Compaoré campaigned for the 2005 elections in a white Hummer, widely believed to have been brought into the country by his kitsch-loving wife Chantal. He won the election with a characteristic 80 per cent of the vote but the media said the vehicle was too ostentatious for Burkinabé tastes.

The rugged Hummer was swiftly retired but, with Compaoré’s recent move to extend his tenure prompting demonstrations by tens of thousands of people, he could probably use the protection. The need for crowd control means the presidential motorcade – with its smart outriders in white helmets, powder blue uniforms and gold epaulets – is now preceded by a surveillance flight of Tetra light aircraft. The gendarmerie also deploys its South African-built Gila-armoured personnel carriers. They are a souped-up version of the Casspir that became infamous in townships during apartheid’s dying days.


Paying the price

Cape Town [LEISURE]

On a recent Tuesday morning, the graceful €310m show stadium of South Africa’s 2010 World Cup made a grand total of 135 rand (€9.2): the takings from a stadium tour for two Dutch tourists and a monocle correspondent. The 50-metre tall stadium is everything we have come to expect of a World Cup splurge: iconic, expensive and, after the event, largely useless.

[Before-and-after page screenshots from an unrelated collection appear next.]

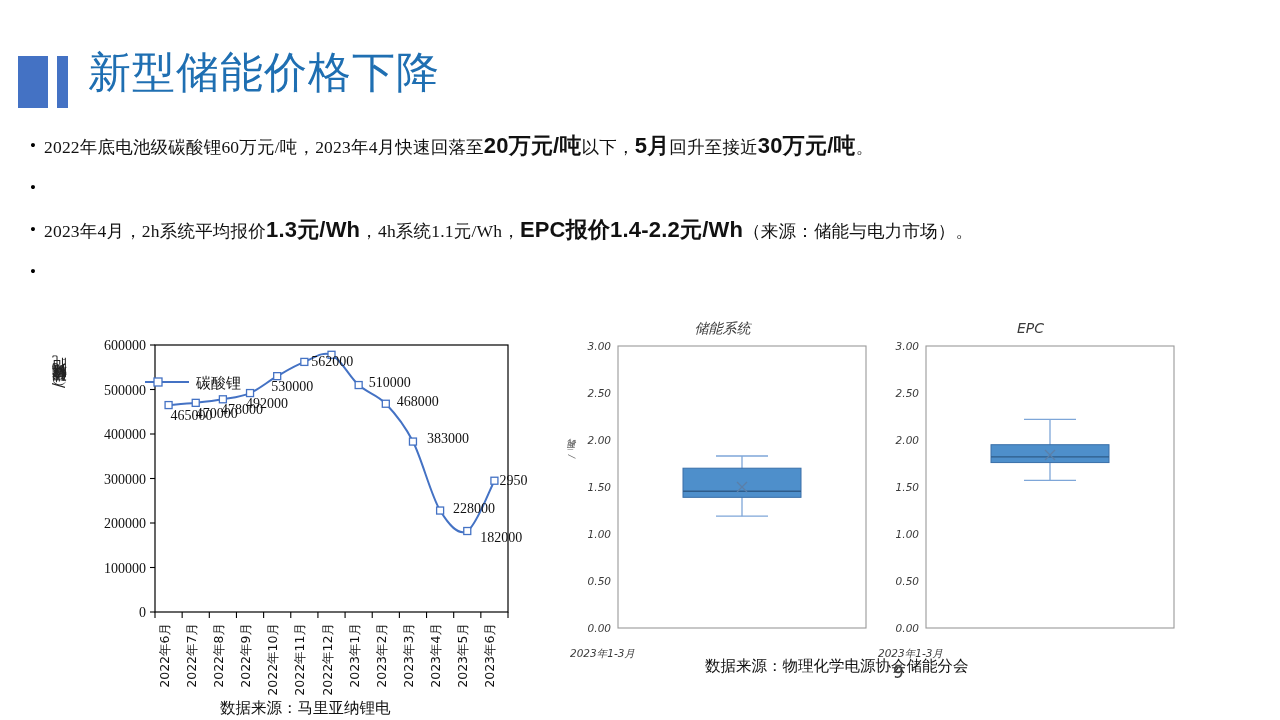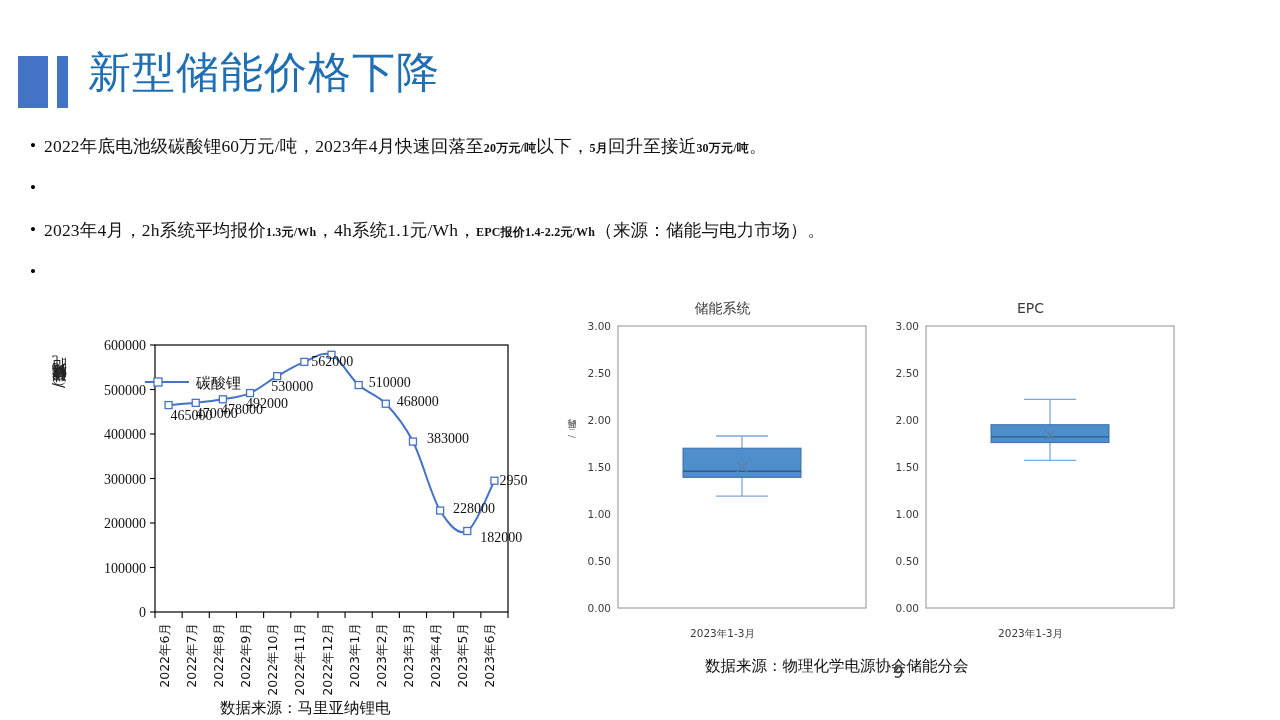--- a/index.html
+++ b/index.html
@@ -66,9 +66,9 @@
     letter-spacing: 0.2px;
   }
   .bullet-text b {
-    font-family: Liberation Serif, serif;
+    font-family: Liberation Sans, sans-serif;
     font-weight: 700;
-    font-size: 12px;
+    font-size: 22px;
   }
 
   

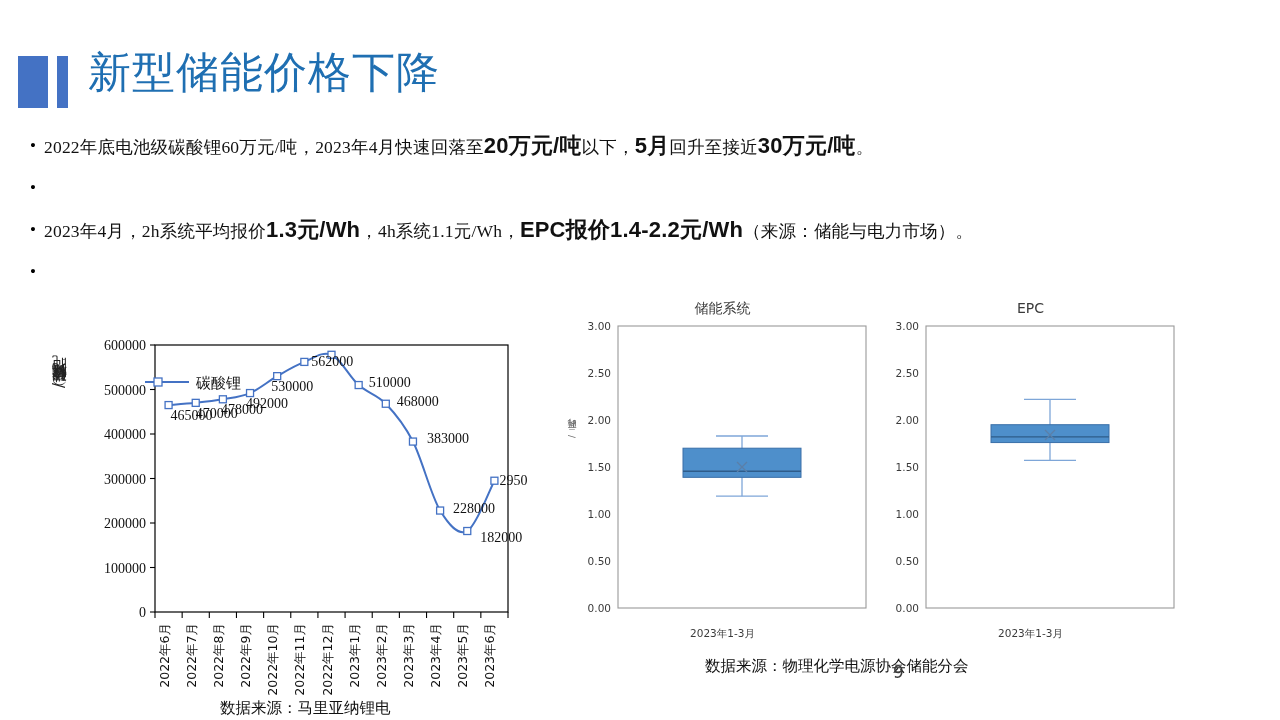--- a/index.html
+++ b/index.html
@@ -110,8 +110,8 @@
   
   .boxchart {
     position: absolute;
-    top: 0;
-    width: 305px; height: 345px;
+    top: 20px;
+    width: 305px; height: 345px; font-style: italic;
   }
   #box-ess { left: 570px; }
   #box-epc { left: 878px; }

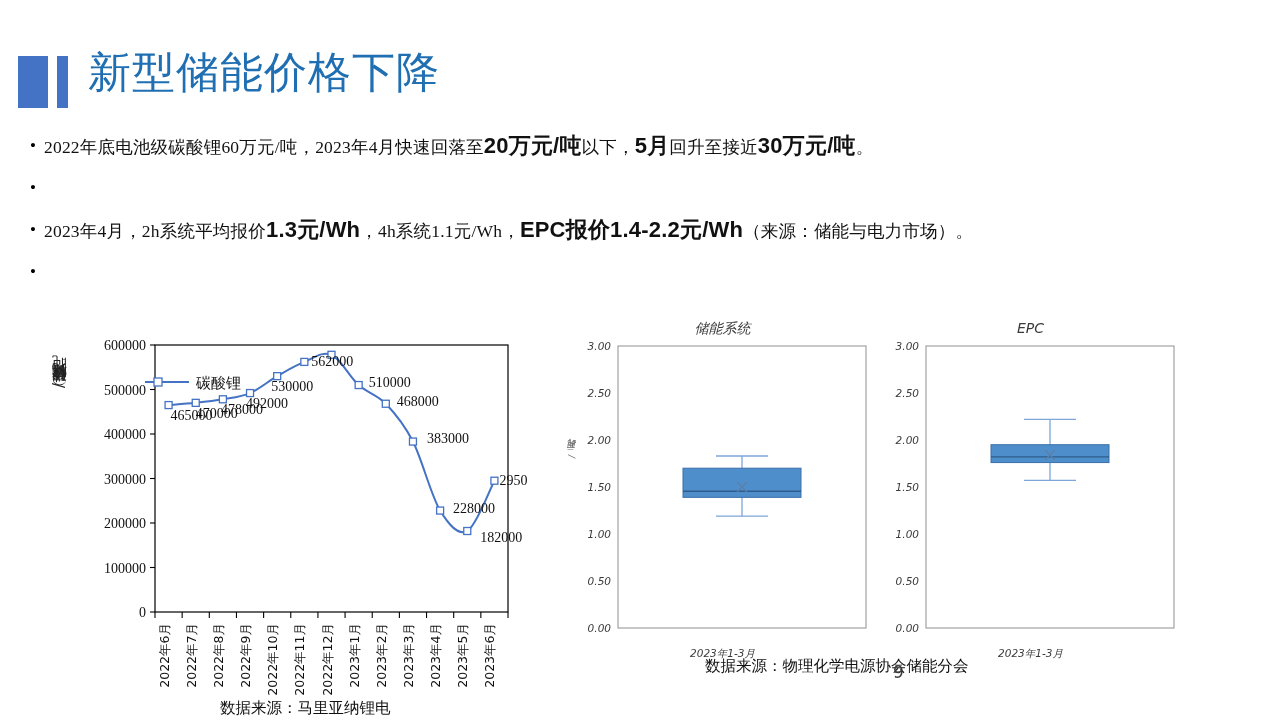--- a/index.html
+++ b/index.html
@@ -137,7 +137,6 @@
   .bx-catlabel {
     position: absolute;
     top: 327px; left: 0; right: 0;
-    text-align: center;
     font-family: "DejaVu Sans", "Liberation Sans", sans-serif;
     font-size: 10.5px;
     color: #3a3a3a;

Cape Town stadium was one of 10 built or refurbished for the month-long tournament and consumed more than a third of the total construction budget. Today it continues to cost the owner, the City of Cape Town, around €2.4m a year to maintain.

Football team Ajax Cape Town plays here, filling around a tenth of the 55,000 seats. Major events are few and far between and only a few dozen have been held since the World Cup semi-final four years ago, prompting some to call for it to be demolished.


Fruit flies

Brazil

The majority of Brazil’s fruit exports head to Europe but last year there was a 41 per cent increase to the Middle East and North Africa – most of it to the United Arab Emirates.